Così recitava lo striscione ad apertura del corteo di centinaia di persone che il 25 gennaio ha attraversato Cagliari, nella giornata internazionale in cui in numerose città in tutto il mondo si è scesi in piazza per chiedere la fine delle aggressioni imperialiste che rischiano di scatenare l’ennesimo conflitto in Medio Oriente e di esacerbare la mai risolta crisi libica.
In questi stessi giorni, in Iraq, milioni di persone stanno riempiendo le piazze – in quelle che dai media nostrani vengono ipocritamente descritte come manifestazioni anti-governative – per chiedere che tutti gli eserciti stranieri rispettino quanto stabilito dal parlamento del paese mediorientale: che le truppe occupanti presenti nel territorio iracheno, dove per decenni non hanno fatto altro che portare morte, instabilità, distruzione, abbandonino quest’ultimo immediatamente.

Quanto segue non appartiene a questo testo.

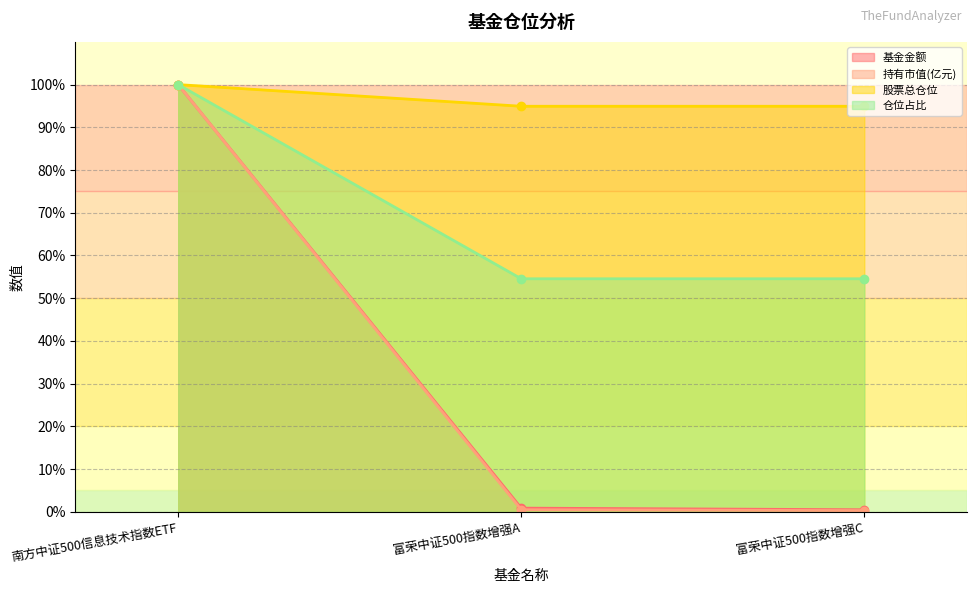

What is the label of the 3rd point from the right?

南方中证500信息技术指数ETF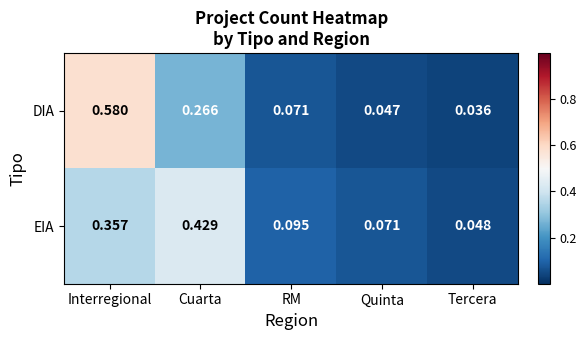

At which label is EIA closest to 0?

Tercera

Come sardi e sarde abbiamo sentito la necessità di esprimere la nostra solidarietà nei confronti di tutti i popoli che subiscono le aggressioni degli eserciti NATO, con la partecipazione di quello italiano, e come sardi e sarde ci sentiamo e siamo direttamente coinvolti in queste manovre di guerra e abbiamo il dovere di far sentire forte la nostra voce. Chi ha compiuto l’assassinio del generale iraniano Soleimani, nel tentativo di trascinare l’Iran e l’Iraq nel baratro della guerra, si esercita ogni anno e prepara queste azioni criminali nelle basi sarde. Gli aerei carichi di bombe che hanno sconvolto l’assetto politico della Libia, trascinandola nell’attuale caos, sono partiti dagli aeroporti militari sardi. Cacciare i militari dalla nostra terra è un passo imprescindibile nel cammino per l’autodeterminazione dei popoli e per la fine delle invasioni della NATO e dei suoi alleati.
In questo contesto di tensione internazionale, in cui si rende ancora più chiaro quale sia l’utilità delle basi sarde, il Capo di Stato maggiore della Marina Militare, l’ammiraglio Giuseppe Cavo Dragone, ha fatto visita alla Sardegna, e come un viceré che si reca nelle colonie per sceglierne il destino, ha dichiarato che il porto di Cagliari si trova in un punto strategico del Mediterraneo e per questo motivo il suo ruolo nel contesto delle operazioni militari deve essere rafforzato.
La Sardegna dovrebbe quindi diventare, ancora più di quanto già non lo sia, un hub della guerra in tutta l’area mediterranea. Non quindi un passo indietro rispetto all’occupazione militare, ma un passo avanti, un’ulteriore spazio rubato ai sardi e alle sarde per esportare morte, con la complicità del Comune e della Regione, sempre proni davanti ai dettami degli uomini in divisa. Ma noi, come loro, non faremo un solo passo indietro: chiederemo al comune di Cagliari di prendere posizione e impedire che il porto della città venga chiuso alle attività militari e saremo sempre in prima fila per ostacolare questa nuova invasione.
Torneremo nelle strade, nei porti e di fronte alle basi fino a quando non avremo liberato la nostra terra.